Study text ->
--------------------

# Marvell 88E8056 PCI-E Gigabit ethernet, cant start eth0

## flacvest

Hello all,

I've got an ASUS M3A78-T MOBO with one of these Marvell 88E8056 PCI-E Gigabit Ethernet Controllers, which looks to be a SysKonnect Yukon2 Support option in make menuconfig to yeild the "sky2.ko" module.

I am having and failure to access internet...

After 3 Days of sifting through the forums I have reached the end of my expertise level...

Anyone care to lend a hand??

Best,

flacvest

----------

## DONAHUE

please post results of the following: 

boot the newly installed system, then run:

rmmod sky2 >> /data

modprobe sky2 >> /data

ifconfig -a >> /data

ping -c 2 [ipaddress of your router] >> /data

ping -c 2 68.87.68.162 >> /data

ping -c 2 www.google.com >> /data

lspci -nnk >> /data

lsmod >> /data

reboot a linux cd or system that will provide a browser and mount the partition that contains / of the new install. then run

cat /data      

and post it here

----------

## flacvest

Hello DONAHUE,

I did a lot of forum searching, and after doing all these commands:

when eth0 disappears, 

delete with:

# rm -v /etc/udev/rules/70-persistent-net.rules

to reset all eth??? devices to eth0 and up.

--------------------

Dataset entries ->

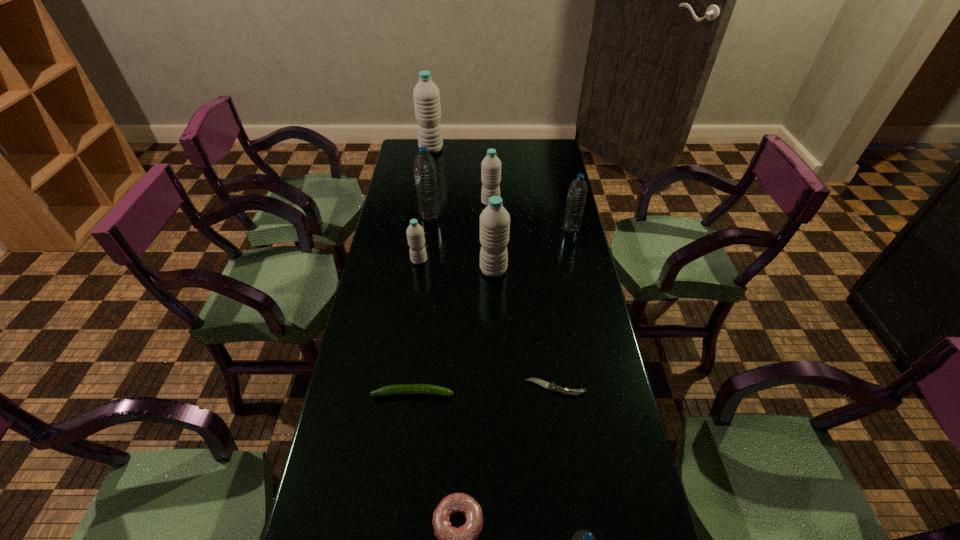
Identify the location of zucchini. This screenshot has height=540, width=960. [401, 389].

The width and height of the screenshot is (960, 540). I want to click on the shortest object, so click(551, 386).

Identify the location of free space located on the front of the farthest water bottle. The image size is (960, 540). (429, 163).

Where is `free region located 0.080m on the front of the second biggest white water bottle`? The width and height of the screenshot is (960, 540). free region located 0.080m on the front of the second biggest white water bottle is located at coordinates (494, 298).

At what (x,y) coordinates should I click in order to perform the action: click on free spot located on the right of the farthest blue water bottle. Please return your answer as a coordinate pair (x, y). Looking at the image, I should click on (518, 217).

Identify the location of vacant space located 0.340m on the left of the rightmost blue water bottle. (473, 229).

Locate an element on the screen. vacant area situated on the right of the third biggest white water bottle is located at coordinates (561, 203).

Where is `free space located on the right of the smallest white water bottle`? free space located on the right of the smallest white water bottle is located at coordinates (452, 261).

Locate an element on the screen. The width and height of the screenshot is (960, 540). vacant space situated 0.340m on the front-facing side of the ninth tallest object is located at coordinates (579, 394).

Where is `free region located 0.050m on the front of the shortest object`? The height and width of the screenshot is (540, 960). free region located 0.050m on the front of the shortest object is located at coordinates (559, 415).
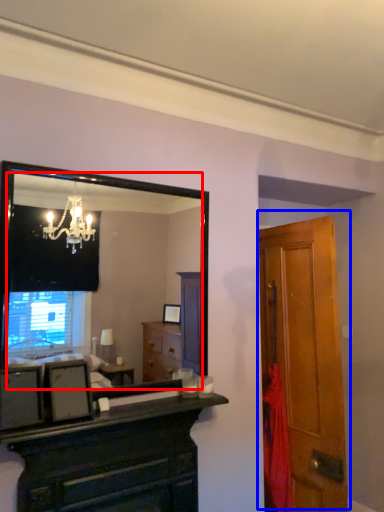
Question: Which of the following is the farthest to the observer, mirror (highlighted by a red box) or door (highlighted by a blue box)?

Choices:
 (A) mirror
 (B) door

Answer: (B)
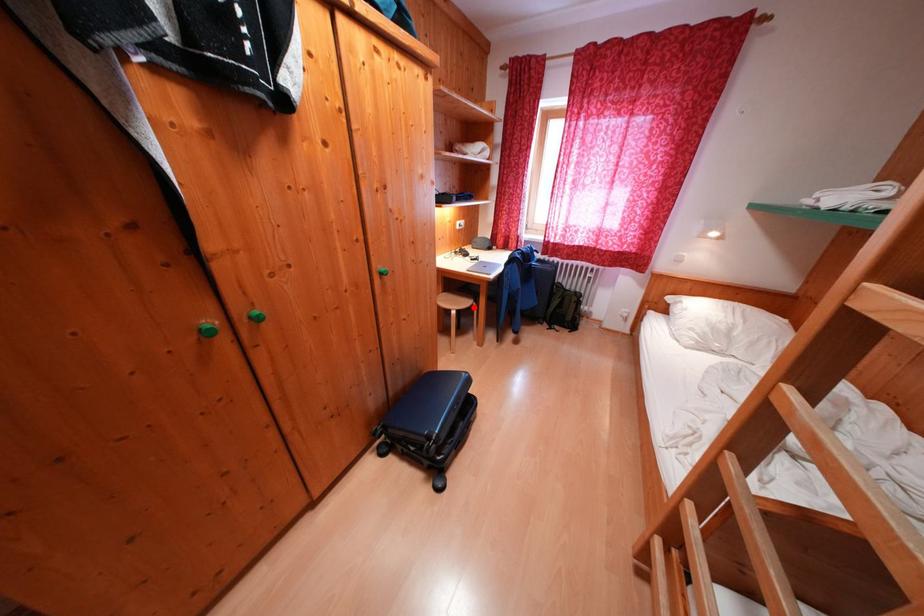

--------------------

Activities ->
1) In the forum thread, which motherboard does flacvest have?
2) Translate this sentence from the forum thread into Spanish: "After 3 Days of sifting through the forums I have reached the end of my expertise level..."
3) Carry on the forum thread about the Marvell 88E8056 ethernet controller from the point where it stops.

Exercise answers ->
1) An ASUS M3A78-T.

2) Después de 3 días revisando los foros, he llegado al límite de mis conocimientos...

3)
This WILL happen when switching HARDWARE.

Don't Forget.

Also, to investigate:

pciutils

lspci | less

lspci -v | less

lspci -k | less

lsmod | less

modprobe ??? | less

ls /lib/modules `uname -r` /kernel/drivers/net | less

modprobe -l | grep "net" | less

modprobe -l | grep "eth" | less

I was able to get eth0 working...

it was this gem of a command:

# rm -v /etc/udev/rules/70-persistent-net.rules

which did the trick by removing then resetting the persistent-net.rules and reconfiguring the eth2 device to eth0 allowing my networking to funciton via DHCP...

I will now do the commands you inquired on and post them for all to benefit from...

----------

## flacvest

I suppose there is another way to VERIFY what works on my system for others to benefit from??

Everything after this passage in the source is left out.